Should an entry contain an image, omit it and repeat the rest exactly.

== Extracted information ==

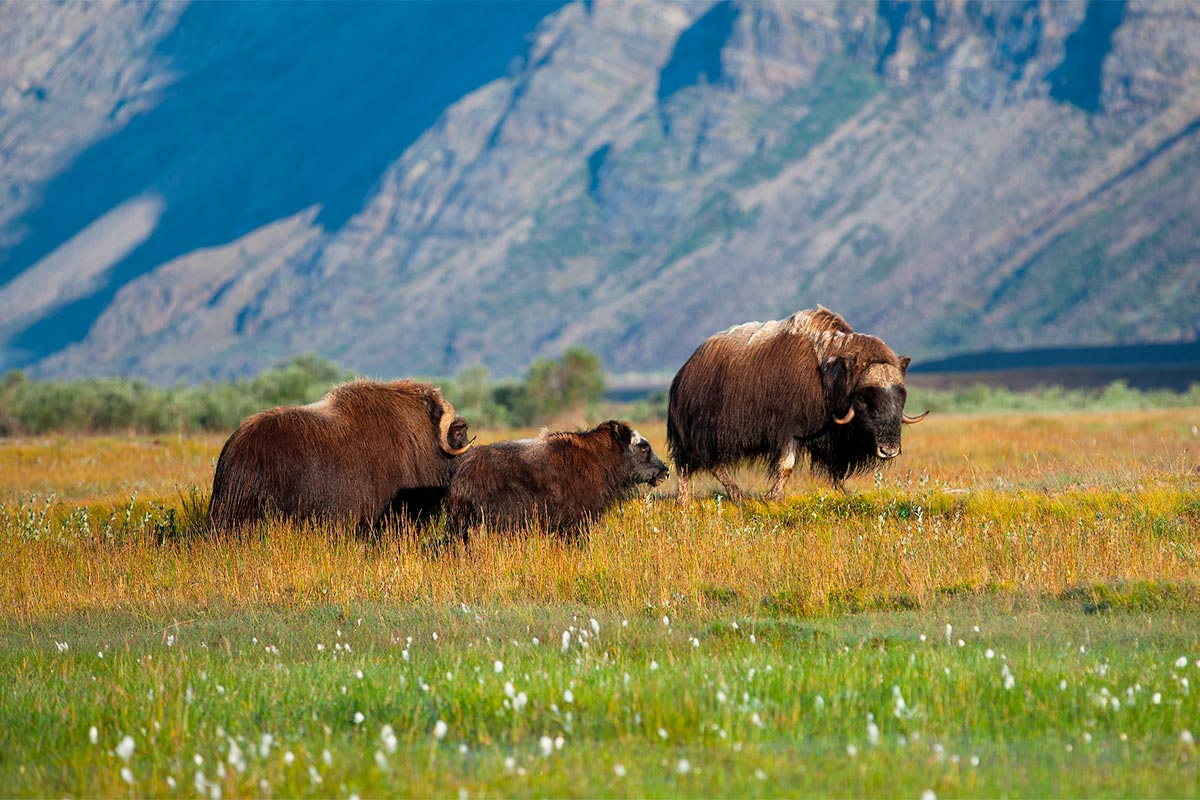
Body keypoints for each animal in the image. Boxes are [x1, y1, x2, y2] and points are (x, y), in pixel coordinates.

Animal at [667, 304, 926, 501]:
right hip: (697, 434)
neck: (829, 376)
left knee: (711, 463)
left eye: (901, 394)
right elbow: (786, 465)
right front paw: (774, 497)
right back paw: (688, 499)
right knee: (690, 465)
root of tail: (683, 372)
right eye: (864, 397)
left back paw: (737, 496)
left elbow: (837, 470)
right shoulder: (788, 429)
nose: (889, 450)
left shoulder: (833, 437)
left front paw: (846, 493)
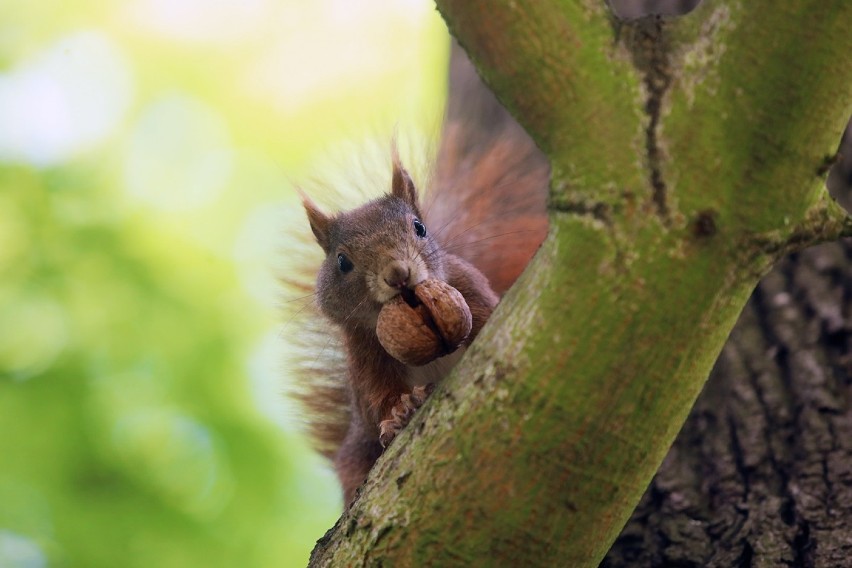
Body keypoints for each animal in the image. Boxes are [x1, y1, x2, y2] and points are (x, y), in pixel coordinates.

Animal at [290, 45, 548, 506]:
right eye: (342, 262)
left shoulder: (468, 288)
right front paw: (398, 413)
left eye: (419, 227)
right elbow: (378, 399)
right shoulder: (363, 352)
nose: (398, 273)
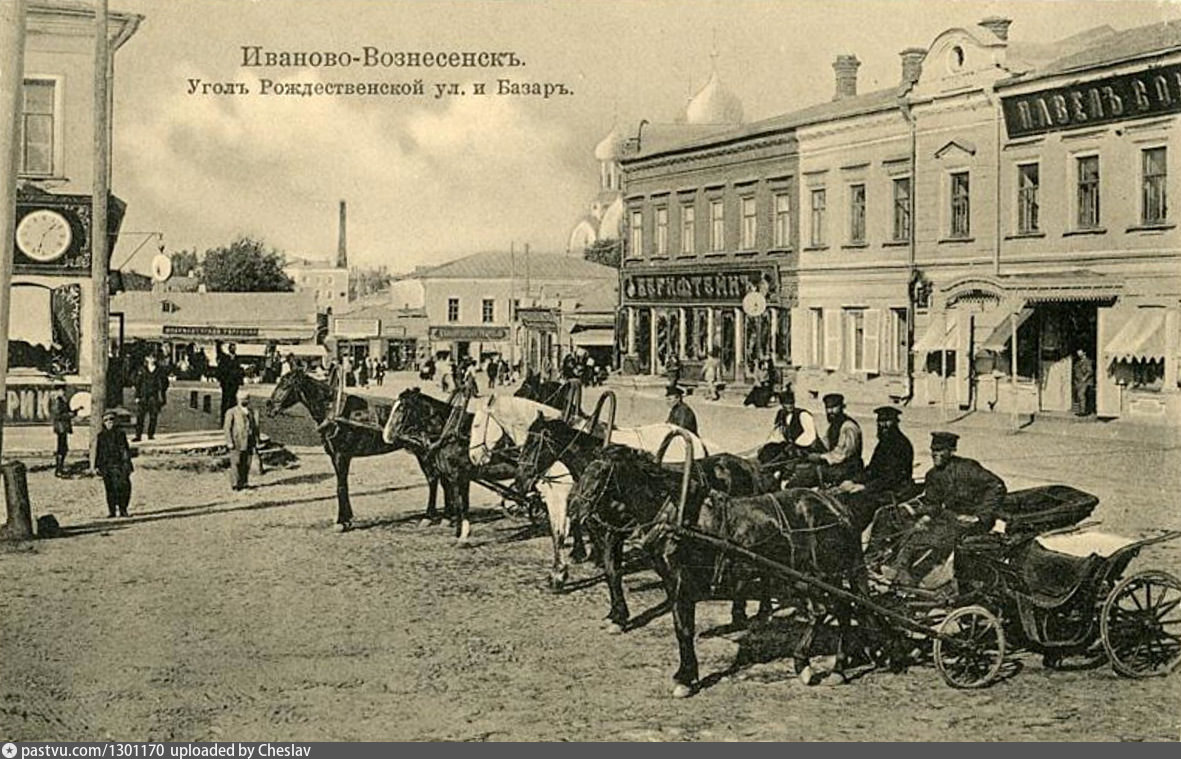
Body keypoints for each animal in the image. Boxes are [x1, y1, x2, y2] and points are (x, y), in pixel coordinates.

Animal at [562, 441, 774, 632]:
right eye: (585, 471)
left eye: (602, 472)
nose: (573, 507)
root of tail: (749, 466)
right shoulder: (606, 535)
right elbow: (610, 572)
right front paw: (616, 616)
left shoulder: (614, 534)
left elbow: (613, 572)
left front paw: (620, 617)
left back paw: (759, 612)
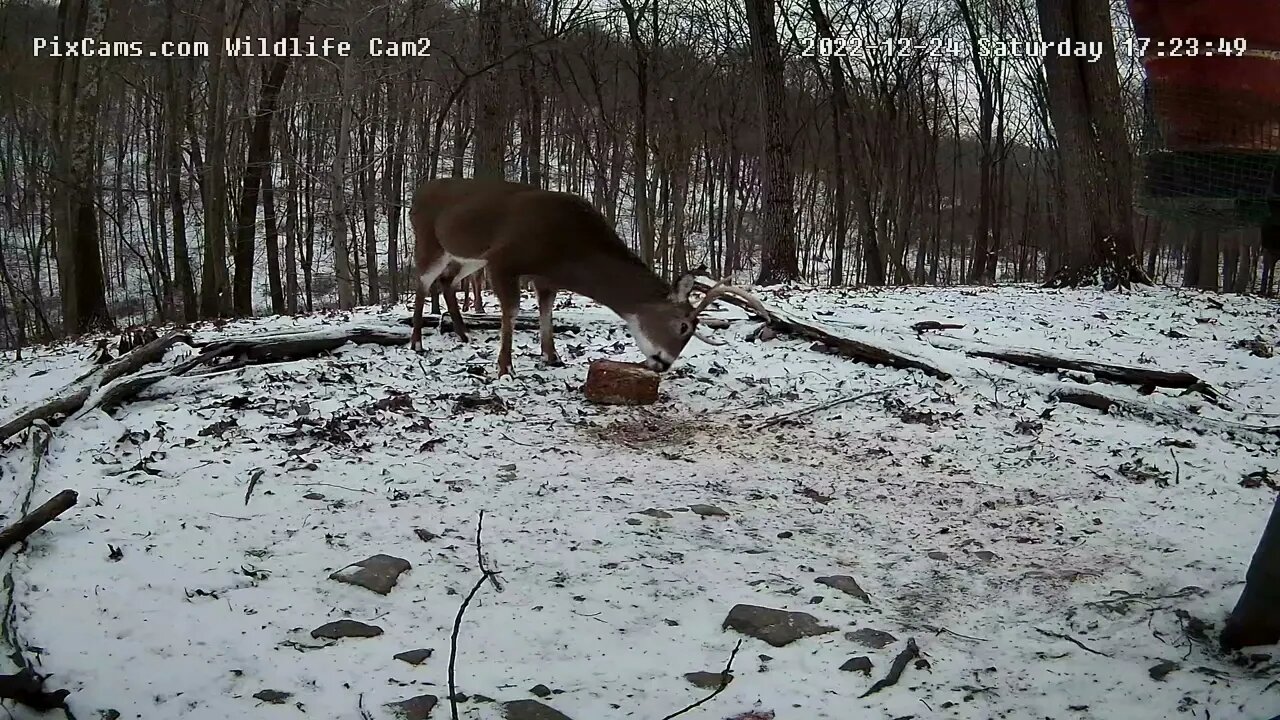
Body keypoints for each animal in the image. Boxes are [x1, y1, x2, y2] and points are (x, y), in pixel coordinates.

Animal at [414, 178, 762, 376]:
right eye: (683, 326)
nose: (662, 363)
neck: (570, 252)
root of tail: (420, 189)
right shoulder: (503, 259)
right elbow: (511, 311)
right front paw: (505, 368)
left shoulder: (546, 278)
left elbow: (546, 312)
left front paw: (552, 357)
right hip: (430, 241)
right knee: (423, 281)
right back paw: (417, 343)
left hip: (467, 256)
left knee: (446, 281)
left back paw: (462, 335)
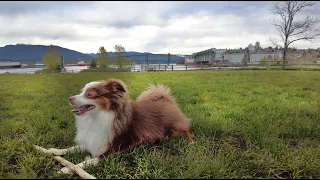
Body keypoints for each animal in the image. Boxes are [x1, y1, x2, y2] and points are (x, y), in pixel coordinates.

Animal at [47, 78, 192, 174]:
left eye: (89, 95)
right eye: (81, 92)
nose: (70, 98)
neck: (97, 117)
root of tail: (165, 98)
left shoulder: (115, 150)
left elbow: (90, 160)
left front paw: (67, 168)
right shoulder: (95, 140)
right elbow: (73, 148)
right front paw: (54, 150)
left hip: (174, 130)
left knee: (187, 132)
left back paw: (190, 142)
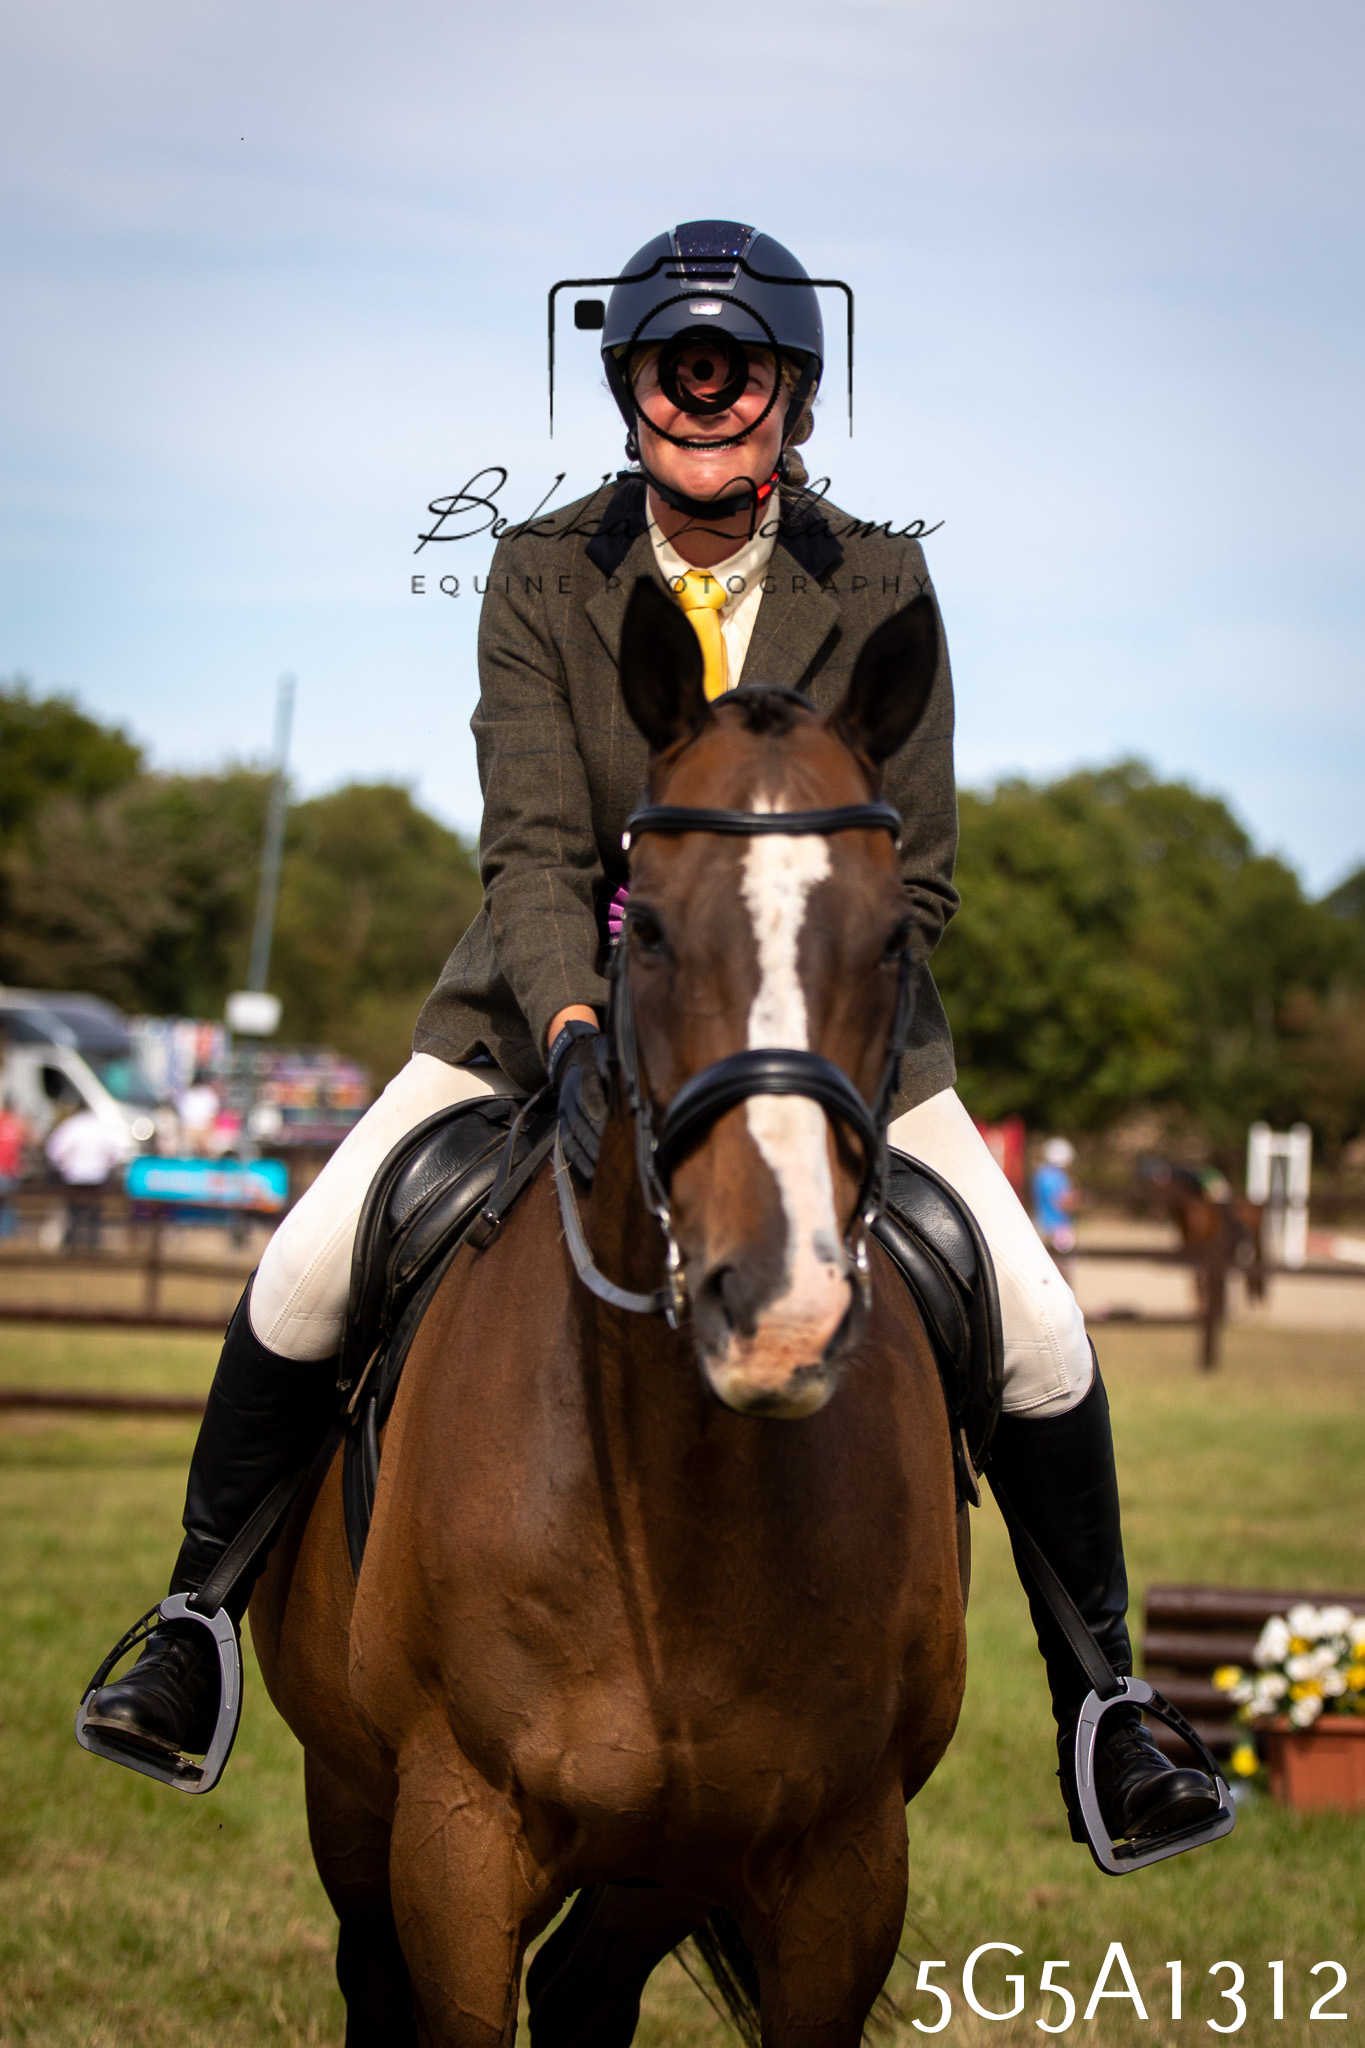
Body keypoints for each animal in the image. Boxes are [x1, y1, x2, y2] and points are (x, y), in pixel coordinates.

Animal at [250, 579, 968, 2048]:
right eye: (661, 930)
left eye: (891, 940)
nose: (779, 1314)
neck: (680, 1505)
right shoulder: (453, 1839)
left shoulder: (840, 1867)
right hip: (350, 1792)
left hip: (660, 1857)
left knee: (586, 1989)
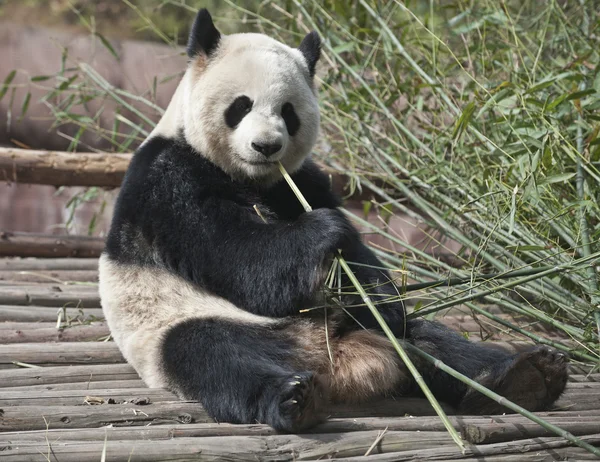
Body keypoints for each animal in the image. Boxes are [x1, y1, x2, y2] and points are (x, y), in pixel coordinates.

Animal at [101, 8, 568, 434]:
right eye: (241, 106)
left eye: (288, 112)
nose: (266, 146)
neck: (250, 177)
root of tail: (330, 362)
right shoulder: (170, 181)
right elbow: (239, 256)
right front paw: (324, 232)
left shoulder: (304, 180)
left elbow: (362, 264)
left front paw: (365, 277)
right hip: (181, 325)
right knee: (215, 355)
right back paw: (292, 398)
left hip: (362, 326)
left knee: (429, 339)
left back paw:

===

» Your solution
Body keypoints for each animal in the image. Boxes are [x1, y1, x2, y2] and points are (x, y), in pixel coordinates.

Animal at [667, 304, 926, 501]:
right hip: (697, 434)
neck: (829, 376)
left knee: (711, 463)
left eye: (901, 394)
right elbow: (786, 465)
right front paw: (774, 497)
right back paw: (688, 499)
right knee: (690, 465)
root of tail: (683, 372)
right eye: (864, 397)
left back paw: (737, 496)
left elbow: (837, 470)
right shoulder: (788, 429)
nose: (889, 450)
left shoulder: (833, 437)
left front paw: (846, 493)
Body keypoints for each animal in the image. Boxes are [x1, y1, x2, y2] and points are (x, y), in pixel coordinates.

Animal at [290, 45, 548, 506]:
right eye: (342, 262)
left shoulder: (468, 288)
right front paw: (398, 413)
left eye: (419, 227)
right elbow: (378, 399)
right shoulder: (363, 352)
nose: (398, 273)
Body keypoints for each animal in the image. Boxes are [x1, y1, x2, y2] and points are (x, y), in pixel coordinates.

Animal at [562, 441, 774, 632]:
right eye: (585, 471)
left eye: (602, 472)
nose: (573, 507)
root of tail: (749, 466)
right shoulder: (606, 535)
right elbow: (610, 572)
right front paw: (616, 616)
left shoulder: (614, 534)
left elbow: (613, 572)
left front paw: (620, 617)
left back paw: (759, 612)
Body keypoints for each animal in the image. Boxes are [x1, y1, x2, y2] and points are (x, y), in pixel coordinates.

Animal at [414, 178, 762, 376]:
right eye: (683, 326)
nose: (662, 363)
neck: (570, 252)
root of tail: (420, 189)
right shoulder: (503, 259)
right elbow: (511, 311)
right front paw: (505, 368)
left shoulder: (546, 278)
left elbow: (546, 312)
left front paw: (552, 357)
right hip: (430, 241)
right knee: (423, 281)
right back paw: (417, 343)
left hip: (467, 256)
left knee: (446, 281)
left back paw: (462, 335)
Body keypoints for each animal in the image. Boxes are [x1, y1, x2, y2] and points are (x, y), in pixel coordinates.

Animal at [47, 78, 192, 174]:
left eye: (89, 95)
right eye: (81, 92)
nose: (70, 98)
neck: (97, 117)
root of tail: (165, 98)
left shoulder: (115, 150)
left elbow: (90, 160)
left front paw: (67, 168)
right shoulder: (95, 140)
right elbow: (73, 148)
right front paw: (54, 150)
left hip: (174, 130)
left knee: (187, 132)
left back paw: (190, 142)
Body keypoints for each animal in the image. Boxes are [x1, y1, x2, y2] and points are (x, y), in pixel coordinates.

Animal at [250, 579, 968, 2048]:
right eye: (661, 930)
left eye: (891, 940)
nose: (779, 1314)
neck: (680, 1505)
right shoulder: (453, 1839)
left shoulder: (840, 1867)
right hip: (350, 1792)
left hip: (660, 1857)
left knee: (586, 1989)
Body keypoints for each animal in the image. Boxes are [x1, y1, x2, y2] and points are (x, y), in pixel coordinates.

Animal at [101, 8, 568, 434]:
right eye: (241, 106)
left eye: (288, 112)
nose: (266, 146)
neck: (250, 177)
root of tail: (330, 362)
right shoulder: (170, 181)
right elbow: (239, 256)
right front paw: (324, 232)
left shoulder: (304, 180)
left elbow: (362, 264)
left front paw: (365, 277)
right hip: (181, 325)
right knee: (215, 355)
right back paw: (292, 398)
left hip: (362, 326)
left knee: (429, 339)
left back paw:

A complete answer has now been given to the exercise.